I don't really understand why it would have to be slower. Lets say you
have a gio aware application, it is accessing `file:///foo/bar`. How
does the mount for file know to not talk to a daemon? How does it know
to actually just do regular io against `/foo/bar`. The answer to this is
the same as the answer to the question about how `media-uuid://foo/bar`
knows to use real POSIX io to `/media/usbdisk-1/foo/bar`.
At some point, in the gio consuming application, a decision has to be
made about whether the io can be done locally, should be done locally,
or should be done through a daemon. For file: this decision is obvious.
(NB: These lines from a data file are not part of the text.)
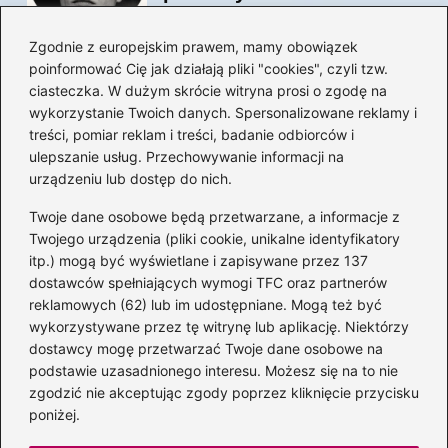
Zgodnie z europejskim prawem, mamy obowiązek
poinformować Cię jak działają pliki "cookies", czyli tzw.
Magiczne kulisy życia
ciasteczka. W dużym skrócie witryna prosi o zgodę na
autora książki o Kubusiu
wykorzystanie Twoich danych. Spersonalizowane reklamy i
Puchatku
treści, pomiar reklam i treści, badanie odbiorców i
ulepszanie usług. Przechowywanie informacji na
urządzeniu lub dostęp do nich.
Twoje dane osobowe będą przetwarzane, a informacje z
Odkryj inne książki autora
Twojego urządzenia (pliki cookie, unikalne identyfikatory
„Jaś i Małgosia”, które
itp.) mogą być wyświetlane i zapisywane przez 137
musisz przeczytać
dostawców spełniających wymogi TFC oraz partnerów
reklamowych (62) lub im udostępniane. Mogą też być
wykorzystywane przez tę witrynę lub aplikację. Niektórzy
dostawcy mogę przetwarzać Twoje dane osobowe na
Odkrywając magiczny
podstawie uzasadnionego interesu. Możesz się na to nie
świat: jakie książki napisał
zgodzić nie akceptując zgody poprzez kliknięcie przycisku
C.S. Lewis?
poniżej.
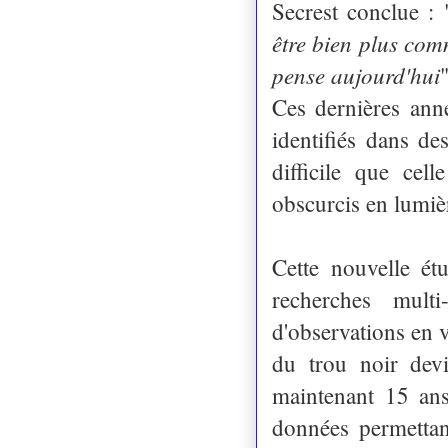
Secrest conclue : 
être bien plus com
pense aujourd'hui
"
Ces dernières ann
identifiés dans de
difficile que cel
obscurcis en lumièr
Cette nouvelle ét
recherches multi
d'observations en v
du trou noir dev
maintenant 15 ans,
données permettant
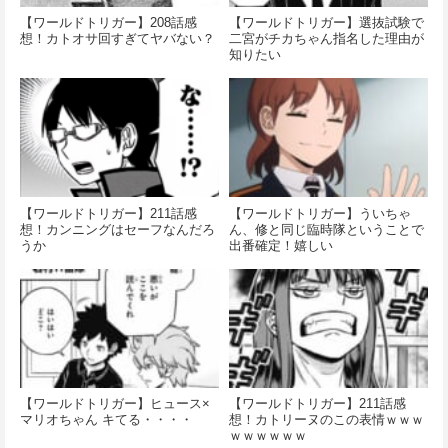
【ワールドトリガー】208話感
【ワールドトリガー】選抜試験で
想！カトオサ回すぎてヤバない？
二宮がチカちゃん指名した理由が
知りたい
【ワールドトリガー】211話感
【ワールドトリガー】ういちゃ
想！カンニングはセーフなんだろ
ん、修と同じ臨時隊ということで
うか
出番確定！嬉しい
【ワールドトリガー】ヒュース×
【ワールドトリガー】211話感
マリオちゃん キてる・・・・
想！カトリーヌのこの表情ｗｗｗ
ｗｗｗｗｗｗ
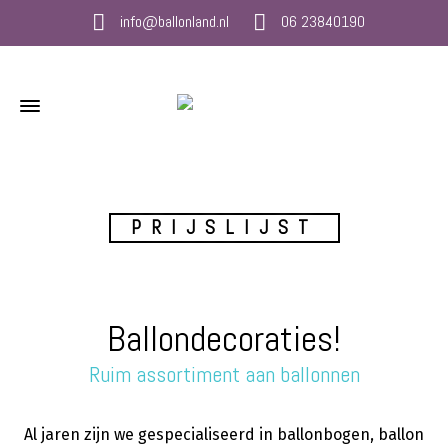
info@ballonland.nl
06 23840190
PRIJSLIJST
Ballondecoraties!
Ruim assortiment aan ballonnen
Al jaren zijn we gespecialiseerd in ballonbogen, ballon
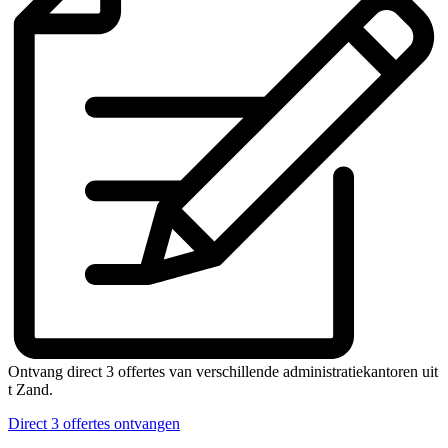
Ontvang direct 3 offertes van verschillende administratiekantoren uit
t Zand.
Direct 3 offertes ontvangen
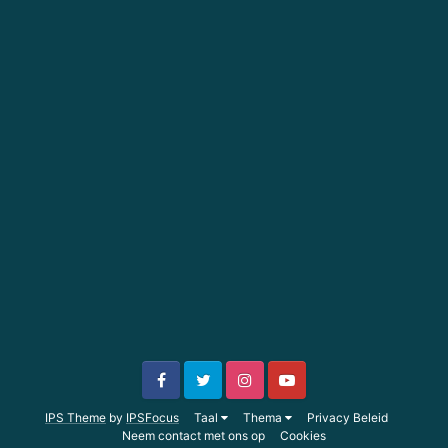
IPS Theme
by
IPSFocus
Taal
Thema
Privacy Beleid
Neem contact met ons op
Cookies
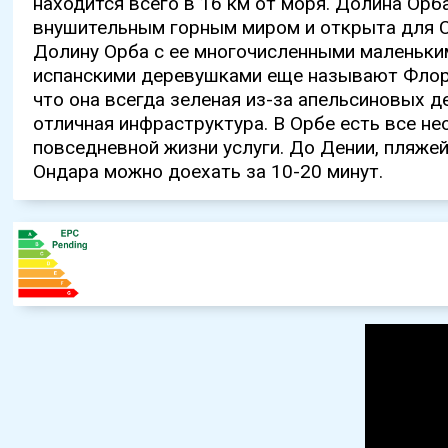
находится всего в 16 км от моря. Долина Орб
внушительным горным миром и открыта для 
Долину Орба с ее многочисленными маленьки
испанскими деревушками еще называют Флор
что она всегда зеленая из-за апельсиновых д
отличная инфраструктура. В Орбе есть все н
повседневной жизни услуги. До Дении, пляжей
Ондара можно доехать за 10-20 минут.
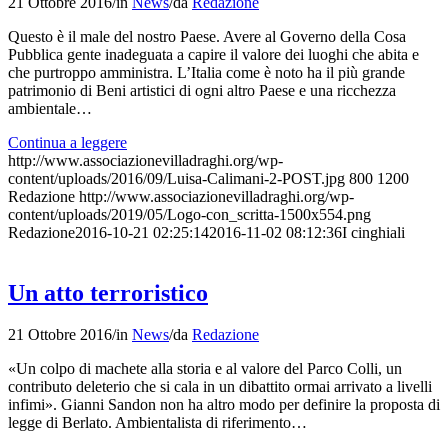
21 Ottobre 2016
/
in
News
/
da
Redazione
Questo è il male del nostro Paese. Avere al Governo della Cosa
Pubblica gente inadeguata a capire il valore dei luoghi che abita e
che purtroppo amministra. L’Italia come è noto ha il più grande
patrimonio di Beni artistici di ogni altro Paese e una ricchezza
ambientale…
Continua a leggere
http://www.associazionevilladraghi.org/wp-
content/uploads/2016/09/Luisa-Calimani-2-POST.jpg
800
1200
Redazione
http://www.associazionevilladraghi.org/wp-
content/uploads/2019/05/Logo-con_scritta-1500x554.png
Redazione
2016-10-21 02:25:14
2016-11-02 08:12:36
I cinghiali
Un atto terroristico
21 Ottobre 2016
/
in
News
/
da
Redazione
«Un colpo di machete alla storia e al valore del Parco Colli, un
contributo deleterio che si cala in un dibattito ormai arrivato a livelli
infimi». Gianni Sandon non ha altro modo per definire la proposta di
legge di Berlato. Ambientalista di riferimento…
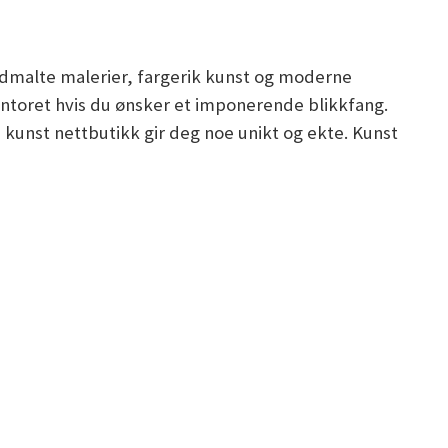
åndmalte malerier, fargerik kunst og moderne
kontoret hvis du ønsker et imponerende blikkfang.
n kunst nettbutikk gir deg noe unikt og ekte. Kunst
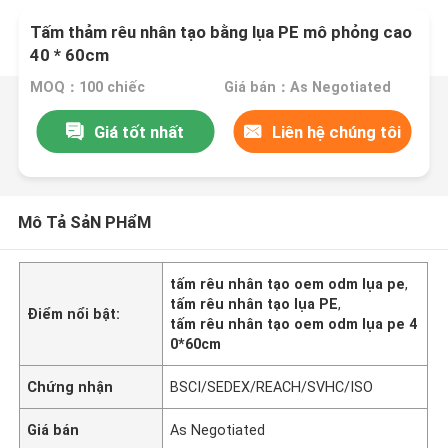
Tấm thảm rêu nhân tạo bằng lụa PE mô phỏng cao
40 * 60cm
MOQ：100 chiếc
Giá bán：As Negotiated
Giá tốt nhất
Liên hệ chúng tôi
Mô Tả SảN PHẩM
tấm rêu nhân tạo oem odm lụa pe
,
tấm rêu nhân tạo lụa PE
,
Điểm nổi bật:
tấm rêu nhân tạo oem odm lụa pe 4
0*60cm
Chứng nhận
BSCI/SEDEX/REACH/SVHC/ISO
Giá bán
As Negotiated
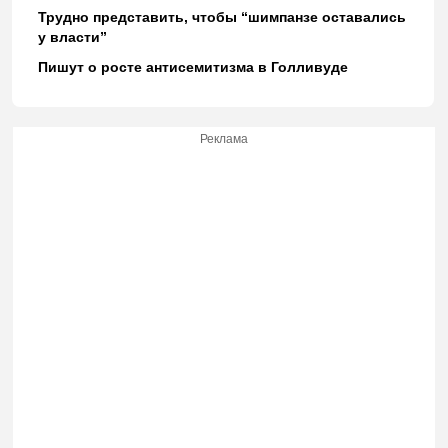
Трудно представить, чтобы “шимпанзе оставались
у власти”
Пишут о росте антисемитизма в Голливуде
Реклама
It should always be done in process. For http: it should be done out of
process. For media-uuid: it should be done in process, but during the
"mounting" stage something has to make sure the volume is actually
present and mounted by the kernel.
All of these paths should be translatable into a posix-safe path for non
gio-aware applications, either by returning the real underlying path, or
by returning a path to a fuse mounted file system into gio.